The cult of personality->Genius?
For what is Feynman most famous:
1) his diagrams
2) his quantum electrodynamics renormalization
3) his tacyons
4) his path integrals
The only reason I give this book 3 stars is that it is a well researched
biography that deals with his life, times and personality.
as far as telling about the physics or any of the equations involved,
this is inadequate. I couldn't even find a mention of tacyons.
In this I see a certain contempt for the American
in the author.

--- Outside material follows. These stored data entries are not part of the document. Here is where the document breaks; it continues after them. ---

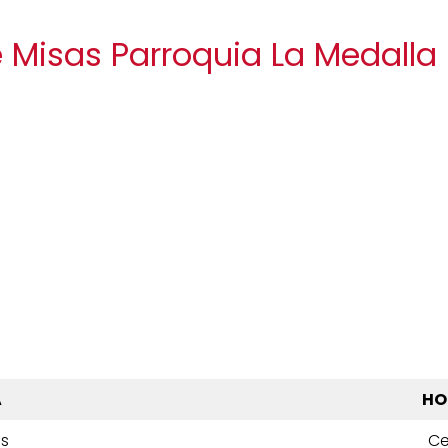
e Misas Parroquia La Medalla
A
HO
es
Ce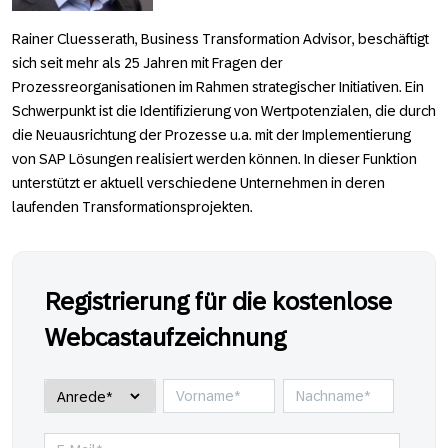
Rainer Cluesserath, Business Transformation Advisor
, beschäftigt
sich seit mehr als 25 Jahren mit Fragen der
Prozessreorganisationen im Rahmen strategischer Initiativen. Ein
Schwerpunkt ist die Identifizierung von Wertpotenzialen, die durch
die Neuausrichtung der Prozesse u.a. mit der Implementierung
von SAP Lösungen realisiert werden können. In dieser Funktion
unterstützt er aktuell verschiedene Unternehmen in deren
laufenden Transformationsprojekten.
Registrierung für die kostenlose
Webcastaufzeichnung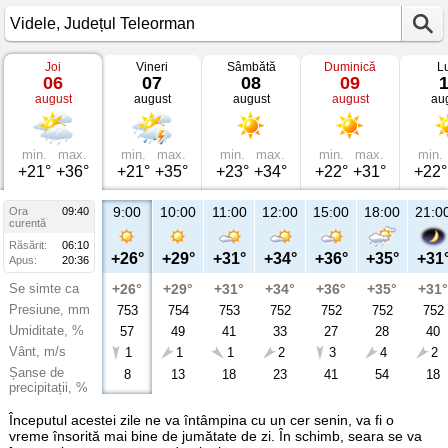
Joi
Vineri
Sâmbătă
Duminică
L
Vremea
06
07
08
09
în
august
august
august
august
au
Videle
Județul
Teleorman
min.
max.
min.
max.
min.
max.
min.
max.
min.
+21°
+36°
+21°
+35°
+23°
+34°
+22°
+31°
+22°
9:00
10:00
11:00
12:00
15:00
18:00
21:0
Ora
09:40
curentă
Răsărit:
06:10
+26°
+29°
+31°
+34°
+36°
+35°
+31
Apus:
20:36
Se simte ca
+26°
+29°
+31°
+34°
+36°
+35°
+31°
Presiune, mm
753
754
753
752
752
752
752
Umiditate, %
57
49
41
33
27
28
40
Vânt, m/s
1
1
1
2
3
4
2
Șanse de
8
13
18
23
41
54
18
precipitații, %
Începutul acestei zile ne va întâmpina cu un cer senin, va fi o
vreme însorită mai bine de jumătate de zi. În schimb, seara se va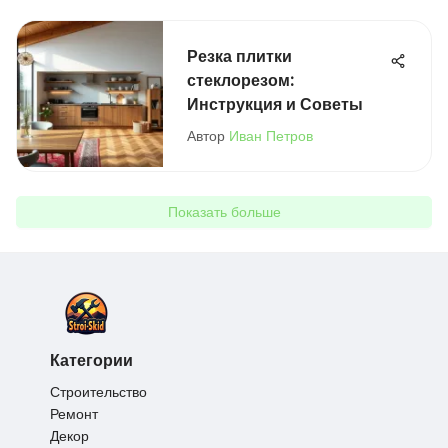
Резка плитки
стеклорезом:
Инструкция и Советы
Автор
Иван Петров
Показать больше
Категории
Строительство
Ремонт
Декор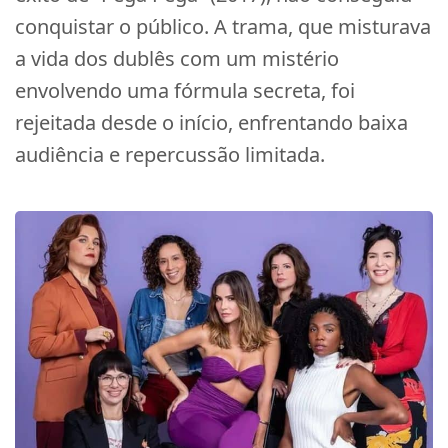
conquistar o público. A trama, que misturava
a vida dos dublês com um mistério
envolvendo uma fórmula secreta, foi
rejeitada desde o início, enfrentando baixa
audiência e repercussão limitada.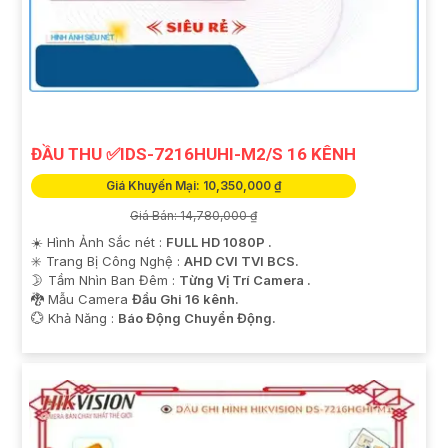
ĐẦU THU ✅IDS-7216HUHI-M2/S 16 KÊNH
Giá Khuyến Mại: 10,350,000 ₫
Giá Bán: 14,780,000 ₫
☀️ Hình Ảnh Sắc nét :
FULL HD 1080P .
✳️ Trang Bị Công Nghệ :
AHD CVI TVI BCS.
🌛 Tầm Nhìn Ban Đêm :
Từng Vị Trí Camera .
🐉️ Mẫu Camera
Đầu Ghi 16 kênh.
️💮 Khả Năng :
Báo Động Chuyển Động.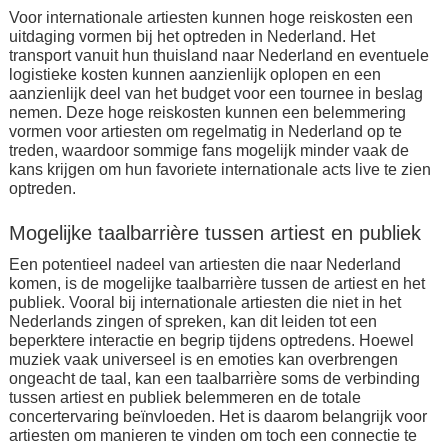
Voor internationale artiesten kunnen hoge reiskosten een
uitdaging vormen bij het optreden in Nederland. Het
transport vanuit hun thuisland naar Nederland en eventuele
logistieke kosten kunnen aanzienlijk oplopen en een
aanzienlijk deel van het budget voor een tournee in beslag
nemen. Deze hoge reiskosten kunnen een belemmering
vormen voor artiesten om regelmatig in Nederland op te
treden, waardoor sommige fans mogelijk minder vaak de
kans krijgen om hun favoriete internationale acts live te zien
optreden.
Mogelijke taalbarrière tussen artiest en publiek
Een potentieel nadeel van artiesten die naar Nederland
komen, is de mogelijke taalbarrière tussen de artiest en het
publiek. Vooral bij internationale artiesten die niet in het
Nederlands zingen of spreken, kan dit leiden tot een
beperktere interactie en begrip tijdens optredens. Hoewel
muziek vaak universeel is en emoties kan overbrengen
ongeacht de taal, kan een taalbarrière soms de verbinding
tussen artiest en publiek belemmeren en de totale
concertervaring beïnvloeden. Het is daarom belangrijk voor
artiesten om manieren te vinden om toch een connectie te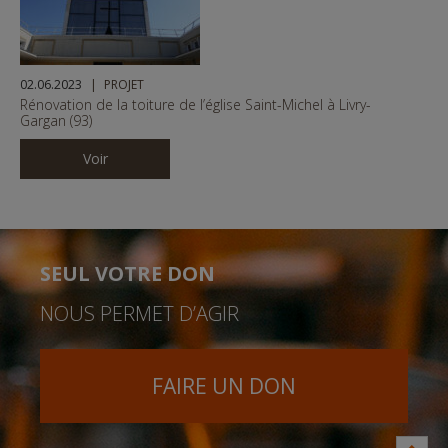
02.06.2023
PROJET
Rénovation de la toiture de l’église Saint-Michel à Livry-
Gargan (93)
Voir
SEUL VOTRE DON
NOUS PERMET D’AGIR
FAIRE UN DON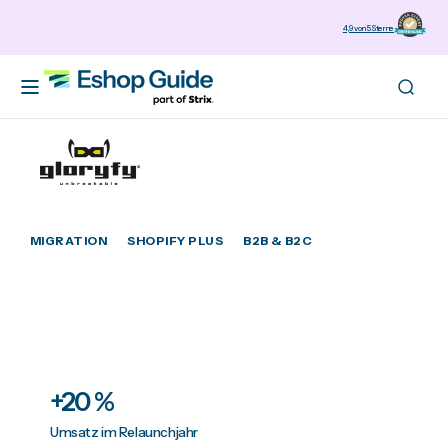
zum
4,9 von 5 Sterne
Inhalt
MIGRATION
SHOPIFY PLUS
B2B & B2C
B2C & komplexes B2B: gloryfy
migriert zu Shopify Plus
+20 %
Umsatz im Relaunchjahr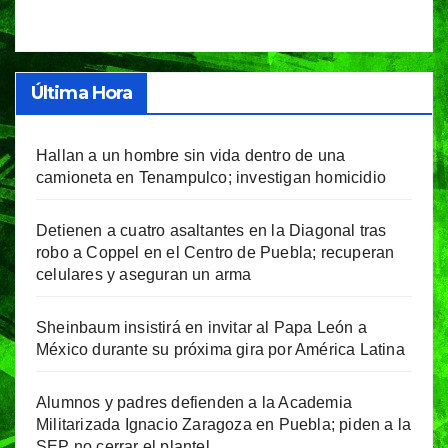
Última Hora
Hallan a un hombre sin vida dentro de una
camioneta en Tenampulco; investigan homicidio
Detienen a cuatro asaltantes en la Diagonal tras
robo a Coppel en el Centro de Puebla; recuperan
celulares y aseguran un arma
Sheinbaum insistirá en invitar al Papa León a
México durante su próxima gira por América Latina
Alumnos y padres defienden a la Academia
Militarizada Ignacio Zaragoza en Puebla; piden a la
SEP no cerrar el plantel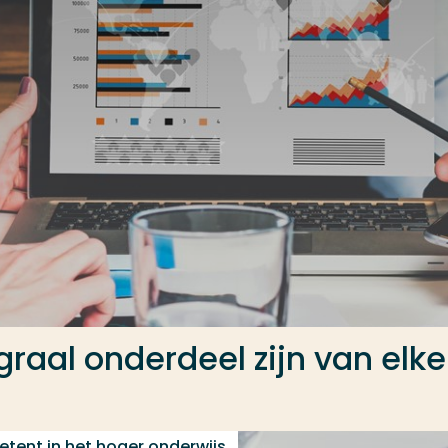
raal onderdeel zijn van elke
tent in het hoger onderwijs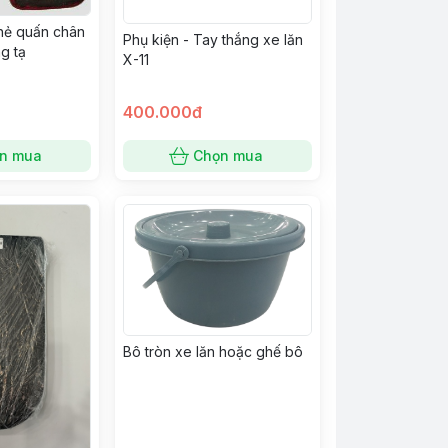
 thẻ quấn chân
Phụ kiện - Tay thắng xe lăn
g tạ
X-11
400.000đ
n mua
Chọn mua
Bô tròn xe lăn hoặc ghế bô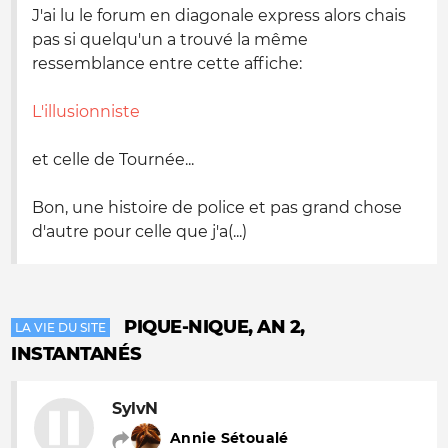
J'ai lu le forum en diagonale express alors chais
pas si quelqu'un a trouvé la même
ressemblance entre cette affiche:
L'illusionniste
et celle de Tournée...
Bon, une histoire de police et pas grand chose
d'autre pour celle que j'a(...)
PIQUE-NIQUE, AN 2,
LA VIE DU SITE
INSTANTANÉS
SylvN
Annie Sétoualé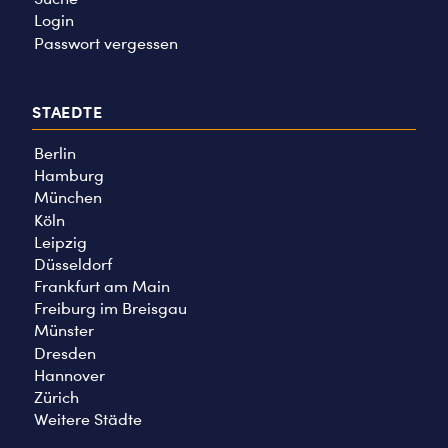
Login
Passwort vergessen
STAEDTE
Berlin
Hamburg
München
Köln
Leipzig
Düsseldorf
Frankfurt am Main
Freiburg im Breisgau
Münster
Dresden
Hannover
Zürich
Weitere Städte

Since he is a famous and important
scientific author that is truly a disappointment.
There are 500 pages of Feynman's life with more about
his three wives and his behavior in lectures than
about why he is really important to the physics of his time?
There may be still some of my resentment in his Red books
being over the head of those people taking
beginning physics in 1964 at UCLA.
They were closer to upper division physics texts
than lower division, but because he was the wunderkind
of California physics, we got them.
For me they weren't bad as, just very very wordy/long
and hard to read,
but for many they were the kiss of death to their
science hopes. So calling Richard Feynman a genius may be
O. K. with some, but for me he was just an overrated fellow
who couldn't express himself very well.
This book actually made me want to find out more about Julian Schwinger!